Mableton First Baptist Food Delivery
September 28, 2009
We gathered at Mableton First Baptist on Monday afternoon and prepared hamburger and hotdog lunches, probably about 400, to take to some of the neighborhoods hardest hit by the flood. About five hard-hit areas had been targeted for our effort, shown roughly on the map below. By this time the waters had receded to show the devastation and whole streets had furnishings piled at the street, reminiscent of what we had seen in Katrina.

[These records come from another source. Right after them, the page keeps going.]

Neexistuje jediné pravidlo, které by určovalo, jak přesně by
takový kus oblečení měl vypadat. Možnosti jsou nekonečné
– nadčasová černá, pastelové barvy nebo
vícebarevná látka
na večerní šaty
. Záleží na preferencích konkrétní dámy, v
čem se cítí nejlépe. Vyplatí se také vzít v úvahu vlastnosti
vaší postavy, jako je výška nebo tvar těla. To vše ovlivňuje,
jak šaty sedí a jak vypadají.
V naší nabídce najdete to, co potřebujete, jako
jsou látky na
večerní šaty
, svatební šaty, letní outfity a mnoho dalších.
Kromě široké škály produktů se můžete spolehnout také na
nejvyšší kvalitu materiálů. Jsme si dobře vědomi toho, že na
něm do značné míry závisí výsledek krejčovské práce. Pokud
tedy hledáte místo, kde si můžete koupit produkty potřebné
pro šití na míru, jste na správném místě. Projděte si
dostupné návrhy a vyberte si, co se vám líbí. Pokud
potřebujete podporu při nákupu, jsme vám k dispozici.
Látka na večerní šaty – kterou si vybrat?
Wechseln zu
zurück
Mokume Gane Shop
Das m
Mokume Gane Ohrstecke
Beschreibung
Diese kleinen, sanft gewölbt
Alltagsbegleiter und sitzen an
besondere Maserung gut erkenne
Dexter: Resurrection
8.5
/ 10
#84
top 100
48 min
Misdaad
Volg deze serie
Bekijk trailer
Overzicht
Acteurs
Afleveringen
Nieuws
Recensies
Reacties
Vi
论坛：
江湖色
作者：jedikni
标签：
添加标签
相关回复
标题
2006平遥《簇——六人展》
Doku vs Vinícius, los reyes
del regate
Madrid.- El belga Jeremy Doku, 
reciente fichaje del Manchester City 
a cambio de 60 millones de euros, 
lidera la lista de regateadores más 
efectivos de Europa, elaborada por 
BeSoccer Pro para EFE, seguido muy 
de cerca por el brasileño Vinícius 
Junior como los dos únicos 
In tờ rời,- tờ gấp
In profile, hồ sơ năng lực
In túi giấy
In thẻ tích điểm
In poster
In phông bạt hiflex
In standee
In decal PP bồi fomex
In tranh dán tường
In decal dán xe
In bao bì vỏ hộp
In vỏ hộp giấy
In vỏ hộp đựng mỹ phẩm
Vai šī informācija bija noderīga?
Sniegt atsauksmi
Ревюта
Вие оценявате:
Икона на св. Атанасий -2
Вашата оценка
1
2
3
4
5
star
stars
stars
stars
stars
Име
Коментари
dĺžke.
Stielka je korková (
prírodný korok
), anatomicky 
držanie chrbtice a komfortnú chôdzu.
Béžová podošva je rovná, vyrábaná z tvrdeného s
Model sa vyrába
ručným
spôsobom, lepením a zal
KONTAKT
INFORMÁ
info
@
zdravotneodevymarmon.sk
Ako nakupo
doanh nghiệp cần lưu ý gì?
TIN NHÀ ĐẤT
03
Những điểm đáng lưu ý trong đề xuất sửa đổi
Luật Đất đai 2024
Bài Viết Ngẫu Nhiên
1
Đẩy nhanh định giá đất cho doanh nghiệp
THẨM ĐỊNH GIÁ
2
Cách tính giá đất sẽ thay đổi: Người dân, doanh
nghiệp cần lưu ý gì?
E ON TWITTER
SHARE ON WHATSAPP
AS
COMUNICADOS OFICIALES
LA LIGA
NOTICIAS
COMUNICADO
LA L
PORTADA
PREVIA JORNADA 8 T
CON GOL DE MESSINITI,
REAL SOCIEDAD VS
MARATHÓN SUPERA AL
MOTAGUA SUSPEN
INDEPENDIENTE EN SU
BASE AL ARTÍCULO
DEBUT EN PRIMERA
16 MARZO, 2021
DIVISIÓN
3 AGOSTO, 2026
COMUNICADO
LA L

I parked near the lake on Cardell and walked over the hump to see the water at the intersection of Maxham Road and Old Alabama Road. As a reference for depth, you can see the top of the intersection sign just below and to the right of the blue-tarped sign of the old BP Station that was there. The bridge across the Sweetwater Creek is about 50 yards down Old Alabama to the left, so the water had to be 10 feet over the roadway of that bridge.
Apparently only the house closest to the creek on Cardell Road took water in the house, although the yard of the second house was full of water.
Unfortunately for that closest family to the creek, the water came to the top of their lower carport and apparently filled the bottom floor of the house.
I was interested to see the Maxham/Old Alabama intersection from the Maxham Road side, but when I drove around there I found that the dip in Maxham Road close to Thornton Road was also flooded. The Douglas County Sherrif's office had a bus there and they were ferrying out stranded residents on a small boat.
I headed down Thornton Road to try to get to Bankhead Highway, but Thornton was also closed at a bridge. Blair Bridge toward Sweetwater Park was closed, so I headed back to Factory Shoals and went home.
All three area bridges across the Chattahoochie River had been closed on Tuesday as the river crested, but I was able to cross it to go in to Georgia State on Wednesday, Sep 23. The river was just a few feet below the roadway.
Upon my return from Atlanta, the Chattahoochie River bridge on the expressway I-20 had just been opened to traffic and I got this view of the river from that bridge. It's hard to gauge how far it is above normal, but I have never seen it this high. It is usually tucked well inside the tree line. As I passe the bridge I saw water marks six to eight feet above the current water line, so it had been that much higher.